The “bad apples” who concern landowners are described by one anonymous rancher in rural southeastern Montana who has property next to public land, “If you had an individual that was trying to corner-cross legitimately and they had their map with them, they should be able to do it, but I think the problem has more to do with human nature. When nobody’s looking, people tend to do what they want to do. There are people who are totally respectful, but some bad apples really ruin it for the other people.”

Dealing with the bad apples is an enforcement issue according to this landowner and others in his position. “When you already can’t trust people, it’s hard to think that corner-crossing would go any differently. If we could get enforcement under control, then it’d be a lot easier to talk about trying to open up more public access. I know that there are vast amounts of acres that would be opened up if corner-crossing was legalized. If the idea was that it would somehow spread people out more, that would be a good thing, but we need to get enforcement under control.”

JUST HOW CORNER-LOCKED IS THE WEST?

Thanks to onX and its work from 2018-2019 with the Theodore Roosevelt Conservation Partnership (TRCP), we know there are 15.8 million acres of landlocked and inaccessible public land spread across 11 states, of which 8.3 million acres are corner-locked. 72% (5.98 million acres) of corner-locked parcels are locked in a checkerboard landownership pattern.

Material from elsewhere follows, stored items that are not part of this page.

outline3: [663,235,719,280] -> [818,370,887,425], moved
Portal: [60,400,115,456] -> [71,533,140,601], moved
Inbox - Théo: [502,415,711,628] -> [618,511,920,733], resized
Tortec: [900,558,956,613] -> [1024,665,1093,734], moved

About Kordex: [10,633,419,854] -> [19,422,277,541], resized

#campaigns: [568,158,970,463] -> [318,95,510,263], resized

The other 28% of corner-locked public lands tend to be patchwork and on the edges of larger units of public land, perhaps a resutlt of land being bought, sold, and swapped over the past 170 years. 70% of the inaccessitble corner-locked land is managed by the Bureau of Land Management (BLM). 26% is state lands, and the other 4% is other federal lands.

Of the 11 states facing this issue, Wyoming has the worst of it with 2.44 million acres that are corner-locked behind 8,159 property corners. These corners are shared with 1,200 unique landowners. This is due to the stretch of the largest railroad grant in history sweeping the width of Wyoming from east to west.

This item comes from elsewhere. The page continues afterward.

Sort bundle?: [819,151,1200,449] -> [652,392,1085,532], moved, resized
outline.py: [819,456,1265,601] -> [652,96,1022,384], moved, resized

Nevada is second and has 1.93 million corner-locked acres. Arizona has 1.33 million acres, and Montana has 871,000 acres. On the low end, Idaho has about 57,000 corner-locked acres.

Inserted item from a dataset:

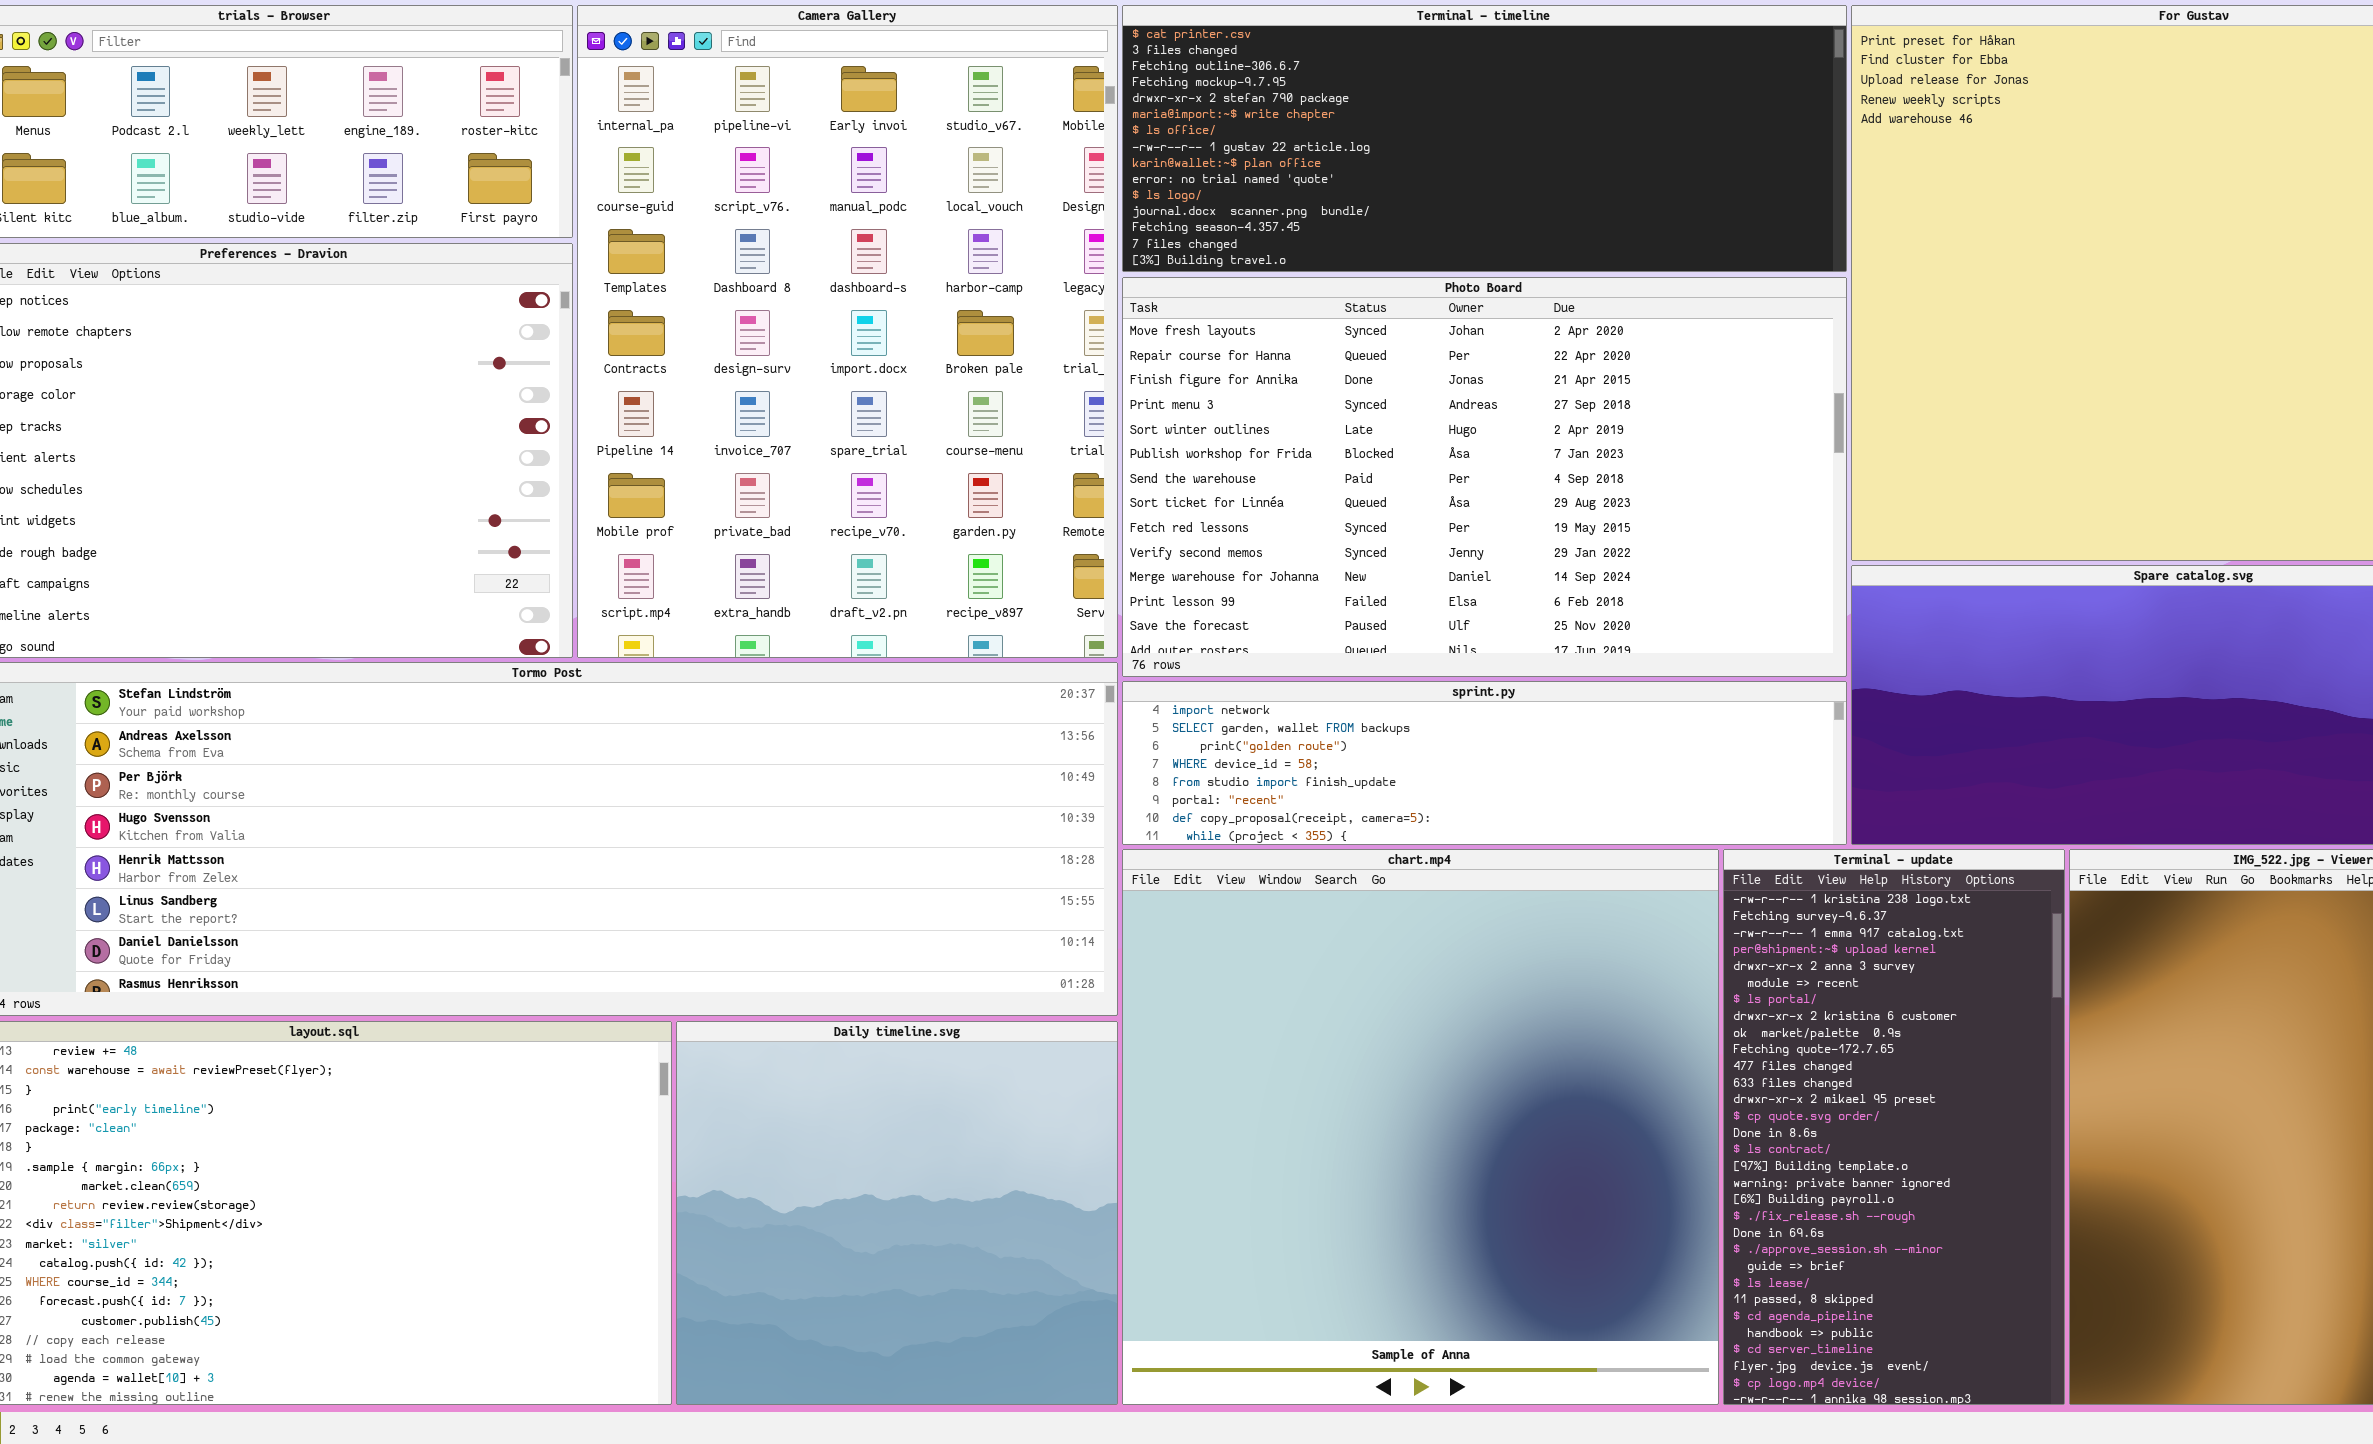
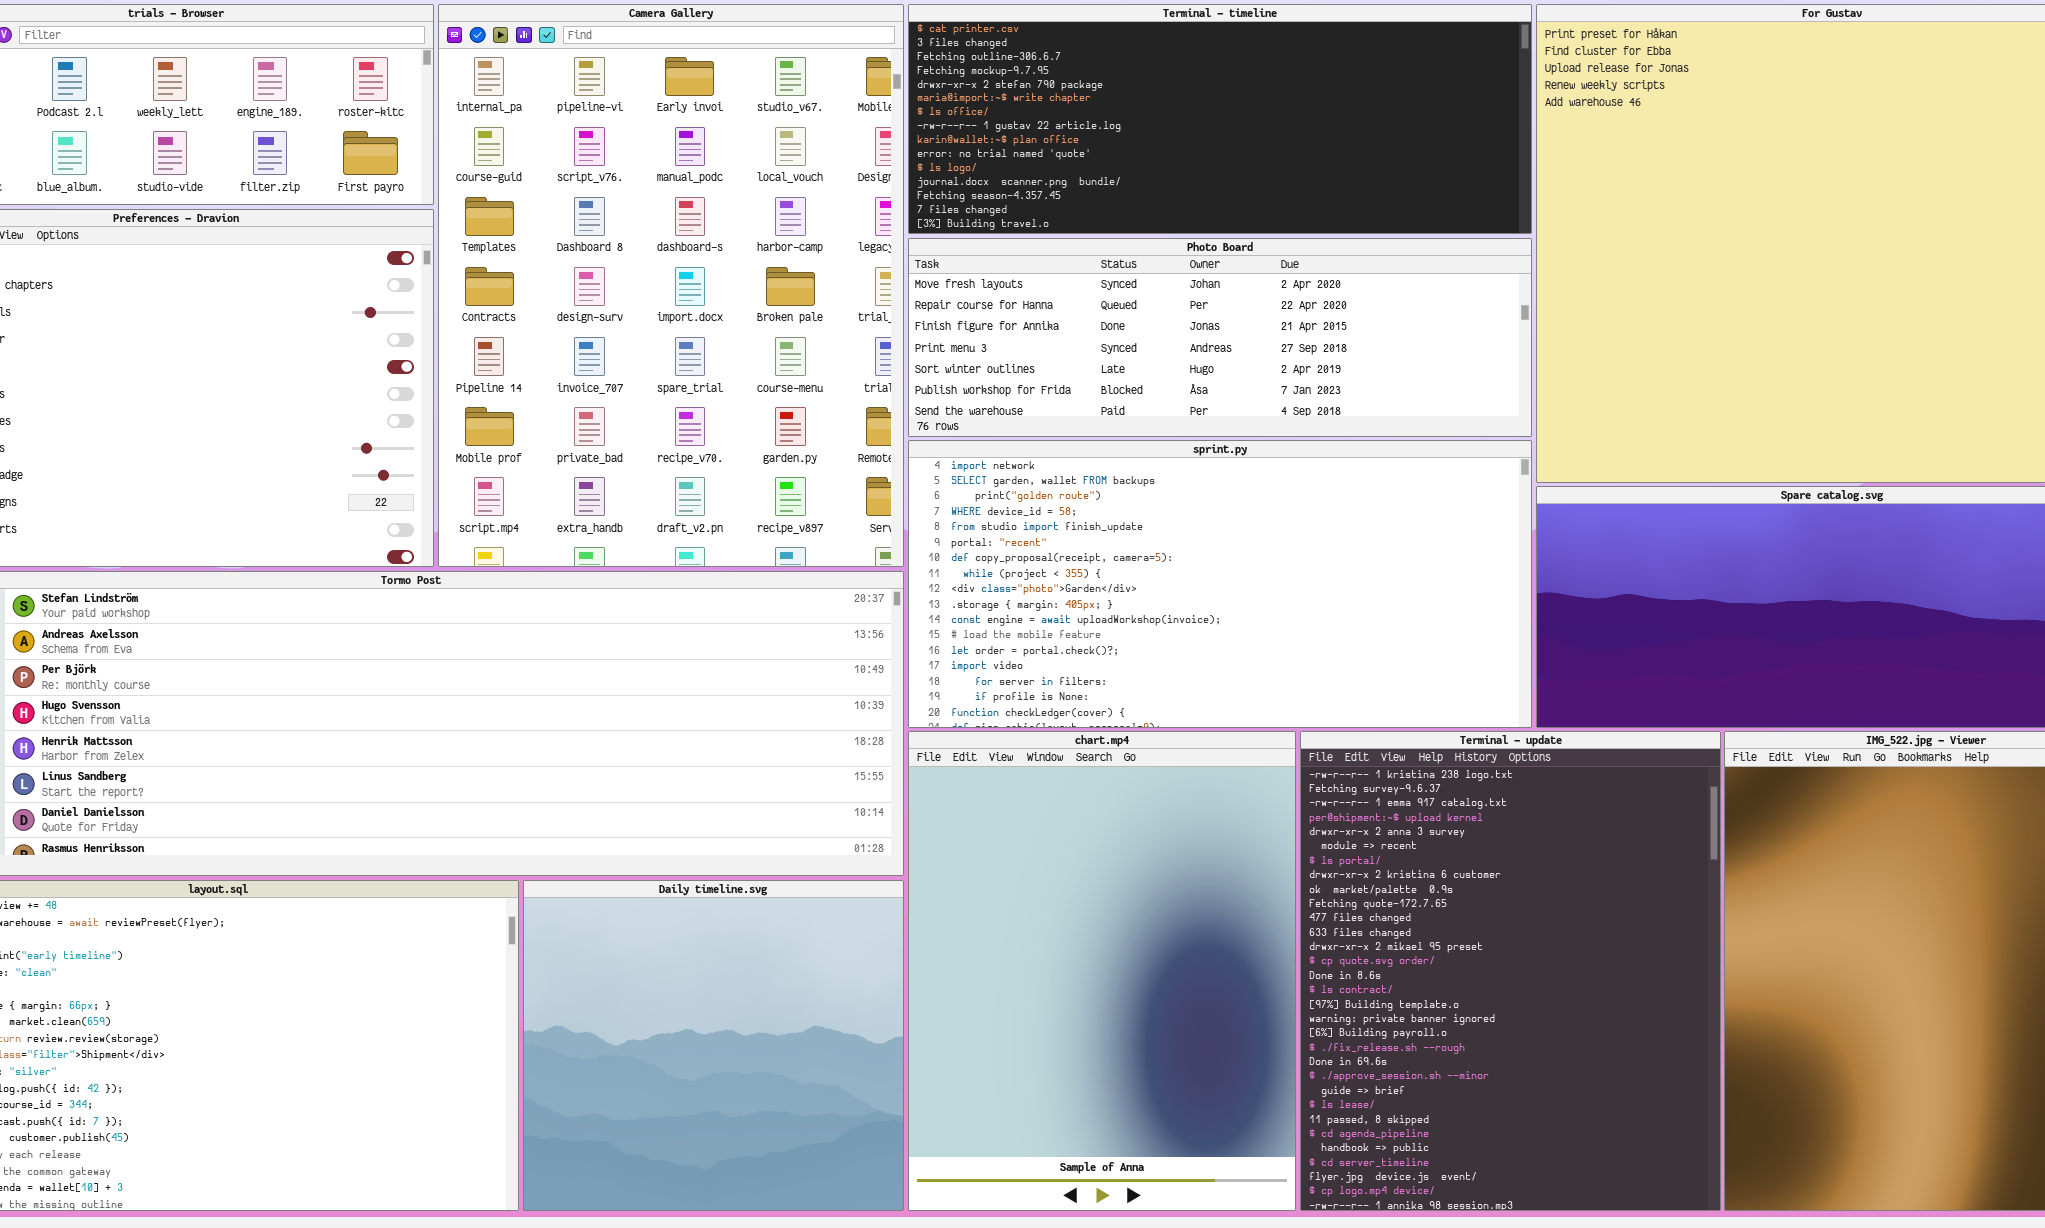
Photo Board: [1122,277,1847,677] -> [908,238,1532,437], resized
sprint.py: [1122,681,1847,845] -> [908,440,1532,728], resized
chart.mp4: [1122,849,1719,1405] -> [908,731,1296,1211], resized
Terminal - update: [1723,849,2065,1405] -> [1300,731,1721,1211], resized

WHAT DOES THE FUTURE HOLD?

Parts of it are uncertain. Unlocking every acre of public land will not happen in our lifetimes, but there are successful programs that continue to work well for hunters and private landowners. On the most robust end, there are land acquisitions such as the ones the Rocky Mountain Elk Foundation have made. RMEF has purchased private inholdings that locked away public parcels and then transferred them over to the U.S. Forest Service.
Then there are the programs that give financial incentives to private landowners to open up their borders to hunters for access. Eight out of the 13 western states have such programs – Block Management in Montana, Access Yes in Idaho and Wyoming, and Open Gates in New Mexico, to name a few.

There’s also funding to find new solutions. The new version of the Land and Water Conservation Fund requires at least $15 million annually to be set aside for projects that improve public recreational access, and in the 2021 fiscal year, $67.5 million was appropriated for recreational access acquisitions.

onX is working to help in its own way. By 2023, onX has a goal to help secure or improve public access to 150,000 acres and help restore or build 150 miles of trails. It’s doing this through a grant program that awards nonprofits and stewardship organizations with up to $15,000 per project.

Until new laws are made or new lands are unlocked, there’s always the simple act of asking landowners permission for access. It may not work everywhere, or every time, or with every landowner, but there’s a history in the West of knowing one’s neighbors. As the population of these once-rural places grows, earning and building relationships with landowners may be the least expensive way to gain access to inaccessible public land.